To perform a computation within this framework, we effectively replay the corresponding sequence of transitions encoded within the graph. This means that following a path through the state graph is analogous to executing the original computation that generated the graph. Thus, the computation is embodied by the traversal, where each node and edge encapsulates a unique machine configuration and transition that occurred during the process.

Figure 5.5: Traversing paths within a ITTM graph reflects the sequence of state transitions in the underlying Turing Machine, allowing us to model the computations. In this example, the machine configuration states corresponding to the traversal would be \(s_5\), \(s_4\), \(s_3\), \(\dots\), \(s_n\).

The notion of “routing” through these graphs ties directly into understanding the computation, as illustrated in Figure 5.5. When an ITTM encounters a specific input or set of instructions, the corresponding graph provides a blueprint for the sequence of states the machine will navigate. This traversal process can therefore be seen as the act of computation itself, allowing us to traverse paths through the graph to achieve specific outcomes.

Note that in the case of ITTMs operating over multiple transfinite ordinal time steps, this traversal process would occur over successive probabilistic machine state graphs, reflecting the machine’s evolution at each transfinite ordinal time step. By navigating these graphs, we effectively model the computations that the ITTM would perform at that transfinite time step.

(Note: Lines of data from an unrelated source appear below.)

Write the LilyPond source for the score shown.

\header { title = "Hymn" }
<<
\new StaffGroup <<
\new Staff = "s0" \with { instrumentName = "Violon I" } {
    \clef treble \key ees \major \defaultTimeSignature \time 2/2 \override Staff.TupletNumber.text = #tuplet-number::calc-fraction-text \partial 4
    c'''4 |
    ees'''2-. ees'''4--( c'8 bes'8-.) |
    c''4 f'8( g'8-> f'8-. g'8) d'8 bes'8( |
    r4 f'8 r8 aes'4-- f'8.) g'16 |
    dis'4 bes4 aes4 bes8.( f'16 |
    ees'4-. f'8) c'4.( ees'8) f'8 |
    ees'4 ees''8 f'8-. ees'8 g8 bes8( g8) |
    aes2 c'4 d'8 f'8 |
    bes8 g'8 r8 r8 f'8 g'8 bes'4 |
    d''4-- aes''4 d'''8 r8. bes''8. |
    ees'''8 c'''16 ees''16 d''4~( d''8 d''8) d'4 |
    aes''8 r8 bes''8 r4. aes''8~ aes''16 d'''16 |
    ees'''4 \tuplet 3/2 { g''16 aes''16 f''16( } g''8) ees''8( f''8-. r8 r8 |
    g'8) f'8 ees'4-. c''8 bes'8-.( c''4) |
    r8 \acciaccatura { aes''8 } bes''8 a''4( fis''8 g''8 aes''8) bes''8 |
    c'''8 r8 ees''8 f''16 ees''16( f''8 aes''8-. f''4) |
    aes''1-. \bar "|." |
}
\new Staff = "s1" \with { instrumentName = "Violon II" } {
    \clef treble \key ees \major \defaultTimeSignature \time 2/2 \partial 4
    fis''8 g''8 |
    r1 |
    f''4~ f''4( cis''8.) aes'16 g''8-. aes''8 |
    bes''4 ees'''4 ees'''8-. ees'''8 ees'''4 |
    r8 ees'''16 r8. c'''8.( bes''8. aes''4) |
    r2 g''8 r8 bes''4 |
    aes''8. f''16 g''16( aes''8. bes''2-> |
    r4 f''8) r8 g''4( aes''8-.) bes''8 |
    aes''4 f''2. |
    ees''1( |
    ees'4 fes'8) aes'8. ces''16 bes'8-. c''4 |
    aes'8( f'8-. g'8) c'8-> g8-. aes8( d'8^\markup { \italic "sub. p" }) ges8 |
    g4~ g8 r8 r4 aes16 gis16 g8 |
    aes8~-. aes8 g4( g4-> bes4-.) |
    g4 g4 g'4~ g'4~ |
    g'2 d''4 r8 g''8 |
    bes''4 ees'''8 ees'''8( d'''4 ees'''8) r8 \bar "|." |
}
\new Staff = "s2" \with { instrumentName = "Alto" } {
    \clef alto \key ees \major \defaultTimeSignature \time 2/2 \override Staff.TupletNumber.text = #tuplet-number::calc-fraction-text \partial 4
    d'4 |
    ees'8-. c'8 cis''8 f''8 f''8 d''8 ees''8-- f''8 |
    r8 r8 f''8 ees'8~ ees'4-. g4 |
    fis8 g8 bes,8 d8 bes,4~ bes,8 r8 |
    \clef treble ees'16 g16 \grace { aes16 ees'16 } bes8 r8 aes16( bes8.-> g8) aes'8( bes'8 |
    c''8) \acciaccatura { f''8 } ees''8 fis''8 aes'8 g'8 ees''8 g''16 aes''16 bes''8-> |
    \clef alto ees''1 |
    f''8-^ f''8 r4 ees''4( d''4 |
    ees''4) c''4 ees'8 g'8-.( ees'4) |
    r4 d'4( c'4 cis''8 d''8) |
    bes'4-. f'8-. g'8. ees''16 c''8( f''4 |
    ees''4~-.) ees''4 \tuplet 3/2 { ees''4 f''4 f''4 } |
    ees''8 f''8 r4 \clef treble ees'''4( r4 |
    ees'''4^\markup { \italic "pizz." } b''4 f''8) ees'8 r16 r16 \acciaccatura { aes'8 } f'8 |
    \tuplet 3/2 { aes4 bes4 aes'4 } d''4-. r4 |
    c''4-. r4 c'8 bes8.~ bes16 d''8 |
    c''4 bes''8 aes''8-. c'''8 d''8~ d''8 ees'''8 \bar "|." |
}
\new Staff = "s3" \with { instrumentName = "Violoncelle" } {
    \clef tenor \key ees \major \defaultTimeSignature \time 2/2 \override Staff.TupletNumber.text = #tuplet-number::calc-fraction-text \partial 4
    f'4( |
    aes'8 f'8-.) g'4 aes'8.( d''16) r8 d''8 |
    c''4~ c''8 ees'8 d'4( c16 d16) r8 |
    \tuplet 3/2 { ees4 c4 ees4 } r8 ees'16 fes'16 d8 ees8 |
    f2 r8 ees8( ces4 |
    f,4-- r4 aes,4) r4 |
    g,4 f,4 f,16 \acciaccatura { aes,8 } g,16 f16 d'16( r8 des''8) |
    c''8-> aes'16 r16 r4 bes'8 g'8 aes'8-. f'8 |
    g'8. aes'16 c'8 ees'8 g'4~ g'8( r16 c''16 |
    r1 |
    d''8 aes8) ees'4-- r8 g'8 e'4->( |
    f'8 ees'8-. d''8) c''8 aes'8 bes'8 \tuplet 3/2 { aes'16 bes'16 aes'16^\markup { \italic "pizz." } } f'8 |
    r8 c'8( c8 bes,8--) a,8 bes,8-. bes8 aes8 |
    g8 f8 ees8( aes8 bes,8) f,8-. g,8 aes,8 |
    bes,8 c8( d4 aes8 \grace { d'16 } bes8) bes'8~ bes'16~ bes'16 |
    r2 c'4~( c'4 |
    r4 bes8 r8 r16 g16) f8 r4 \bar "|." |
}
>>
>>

5.4 Matrix and Tensor Encodings of Graphs

When representing complex systems like ITTMs, expressing their state graphs as matrices or higher-dimensional tensors becomes a powerful tool for analysis. Each graph, which captures state transitions and their probabilities, can be directly encoded into a matrix where the rows and columns correspond to the machine’s states. The entries in this matrix reflect the likelihood or frequency of transitions between pairs of states. This matrix-based approach not only provides a compact representation of the graph but also opens up opportunities to apply linear algebraic methods to study the machine’s behavior.

Figure 5.6 depicts an encoding of a graph as a 2-dimensional matrix. More generally, graphs can be encoded as \(n\)-dimensional tensors, where \(n\) denotes the dimensionality of the data being captured. For instance, a matrix is a 2-dimensional tensor capturing relationships between pairs of states, but more complex relationships or interactions (such as those involving three or more states) could be represented using 3-dimensional or higher-order tensors. This flexibility in dimensionality allows us to abstractly represent state graphs in a form that can capture multi-level dependencies and interactions within the graph.

Figure 5.6: Encoding a state graph as a matrix. In this representation, each row and column pair corresponds to an edge between two states, with the matrix entries capturing the presence and strength of connections. This approach allows the relationships within the graph to be expressed in a structured form.

In the context of deep learning, this representation is particularly significant. The hidden layers of neural networks often learn to capture, project, and encode complex relationships in the input data. If we consider state graphs as representations of sequential relationships or transitions within a computational system, it follows that hidden layers can effectively encode these graphs in matrix or tensor form.

As we will explore further in the next section, this suggests a parallel between the learned representations in deep learning networks and the structured encodings of state transitions in ITTMs. By expressing graphs as matrices or tensors, we bridge a conceptual gap between traditional graph representations and neural network architectures, laying the groundwork for understanding how deep learning models internalize and manipulate structured information.